7) The Black Dyke 5.10 22 metres
An impressive line up the obvious basalt dyke at the center of the main cliff. A perfect mix of slopers, jugs, liebacks, and jams. Bolted, though a small cam may be useful for the middle.
(7) The Gargoyle 5.10 22 metres
5m north of the Black Dyke. Layback the crack to a ledge, then up to the roof and through the v-shaped groove. Finish directly up the unprotected face or the easy crack to the right. Gear to 1.5”, but the rock is very brittle.
(9) Outer Limits 5.11- 18 metres
Just right of the big roof. Tricky face moves lead to a bulge and then up the thin crack past a bolt.
(10) Jurassic Park 5.7 18 metres
A crack and wide groove which begins at the base of the arete and trends diagonally left. Lots of better climbs around.
(11) Arete south of gully 5.10+ 15 metres
Climb the fine arete up the corner then left on an undercling crack. A nice climb on some very rough rock

On the south wall of the gully separating the above climbs from the ones below is a nice 5.10 top rope face climb, and the possibility for some interesting chimneying.

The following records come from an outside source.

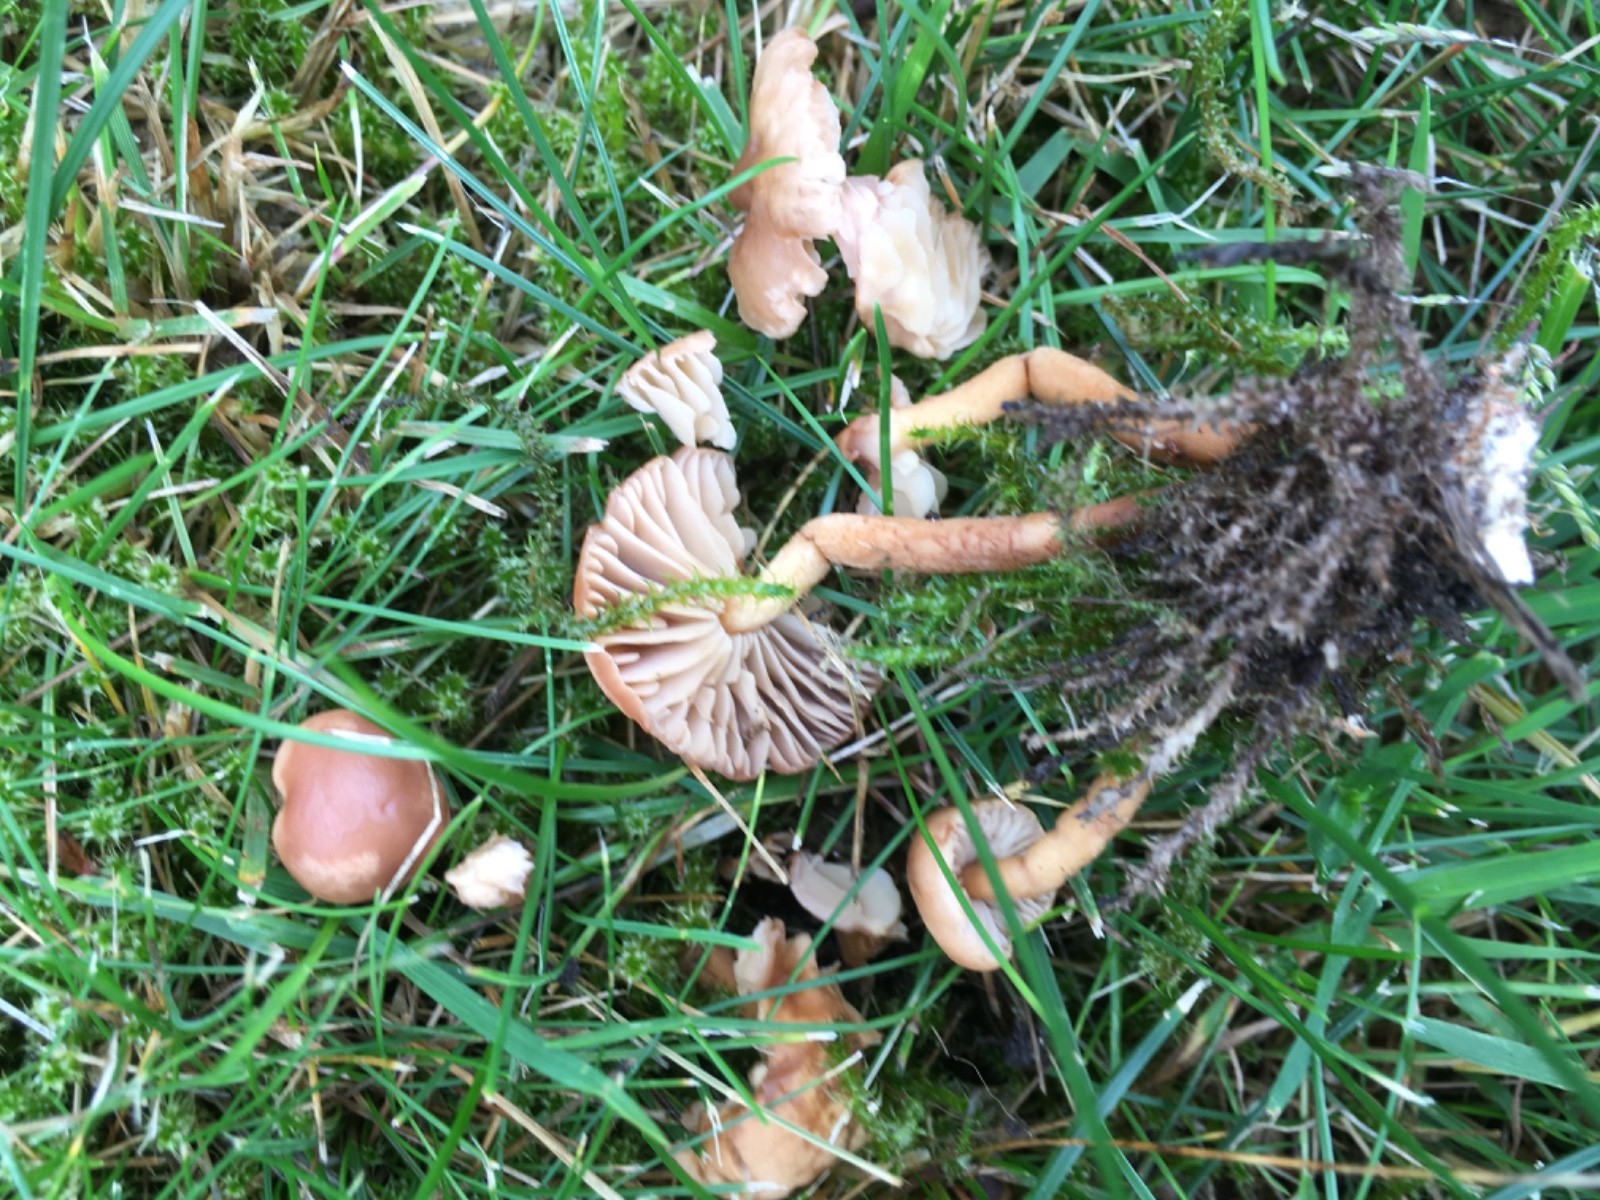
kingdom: Fungi
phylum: Basidiomycota
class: Agaricomycetes
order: Agaricales
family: Marasmiaceae
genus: Marasmius
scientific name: Marasmius oreades
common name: elledans-bruskhat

The next three climbs are on the bluff to the north of the main cliff, with the gullies on either side.

(12) Stallone 5.7-5.11 16 metres
A 5.11 finger crack or a dyno leads to much easier climbing above. By starting on the ramp to the right and trending left the difficulty may be reduced to about 5.7. Lots of variations on this climb. Scarce protection.
(13) Cadillac Soup 5.10- 14 metres
An excellent climb. The center line on the bluff north of the main cliff. Mainly steep face climbing with good rests. One bolt and gear to 2 1/2"

North of Cadillac Soup the rock is fractured and friable. There is one top rope climb, but the rock very sharp and of extremely poor quality.

The final climb listed here is on the slab above the last two climbs

(14) Room with a View 5.8 9 metres
Above Cadillac Soup is a short slab, with a friction climb on very rough rock past 2 bolts.

A trail leads from the base of the main cliff up the valley to a few other climbs on various boulders and cliffs, the routes are mostly 15 metres or less, and 5.10 or below. By following the road past the picnic tables for a 20 minute hike, the Quarterdome may be reached, and a number of climbs in the 5.10-5.12 range may be found here.